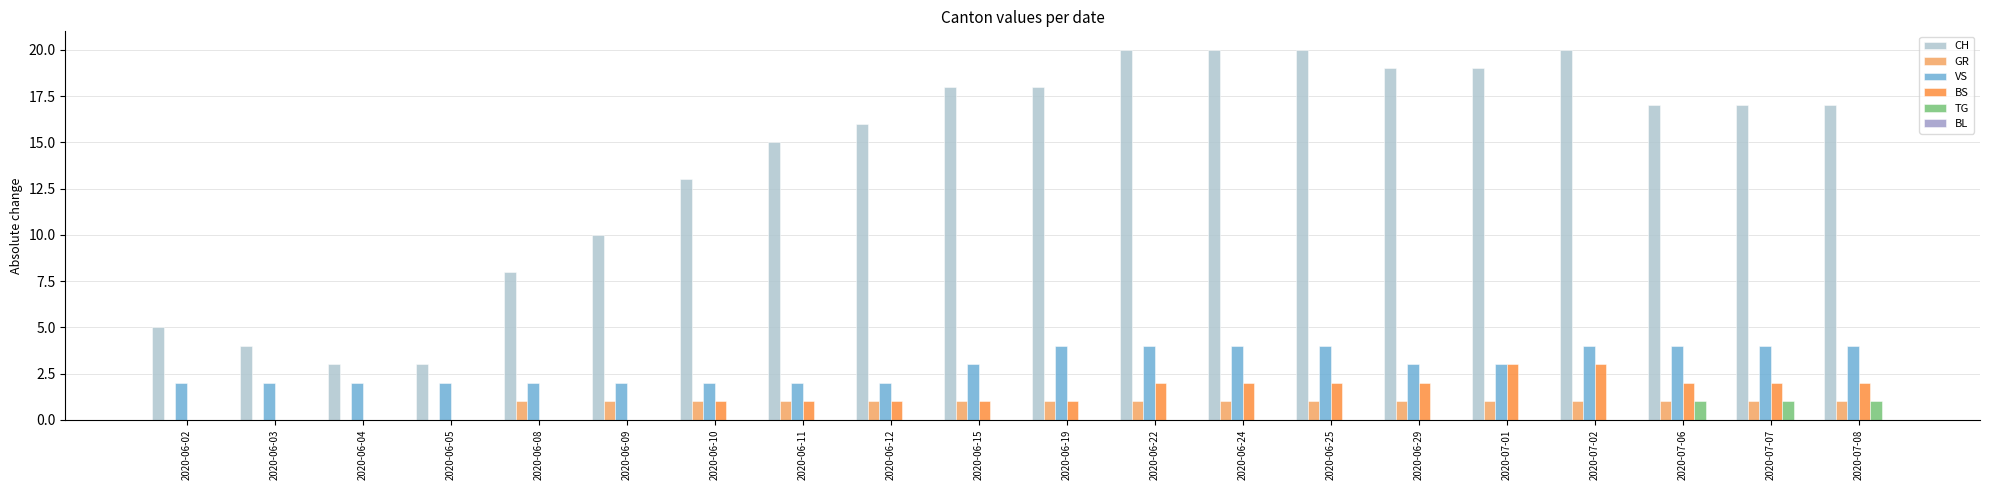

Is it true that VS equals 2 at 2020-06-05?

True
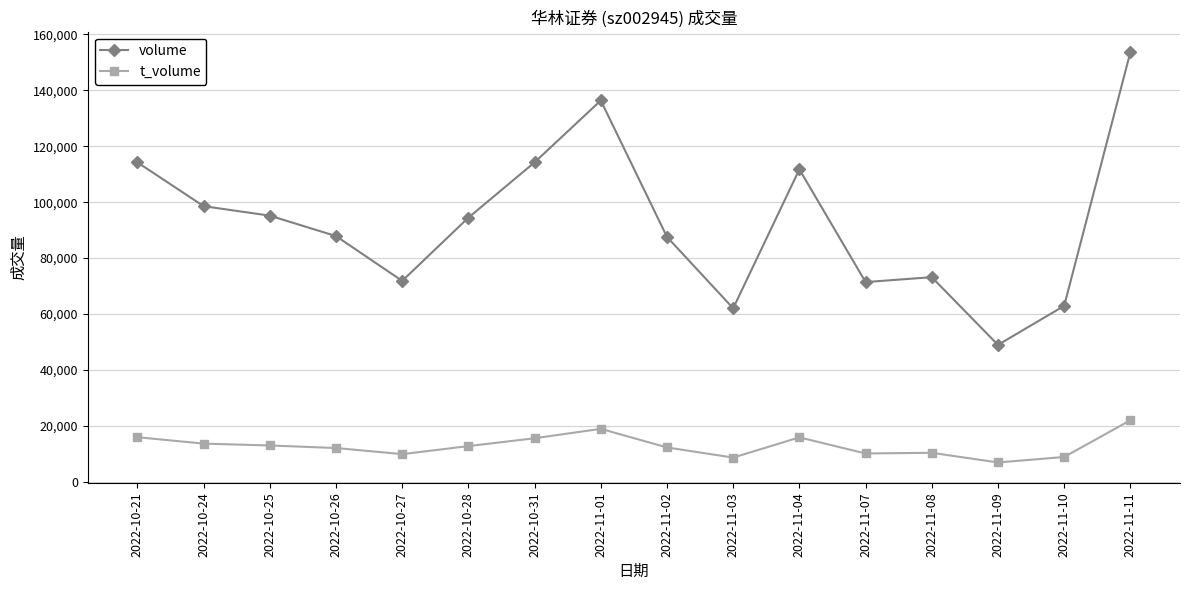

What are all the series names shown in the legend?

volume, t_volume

--- --- ---

▶ What you are asked to do:
Write out all the items above again, switching "legend" to "key" and leaving everything else unchanged. Omit the pictures.

▶ Written solution:
Is it true that VS equals 2 at 2020-06-05?

True

What are all the series names shown in the key?

volume, t_volume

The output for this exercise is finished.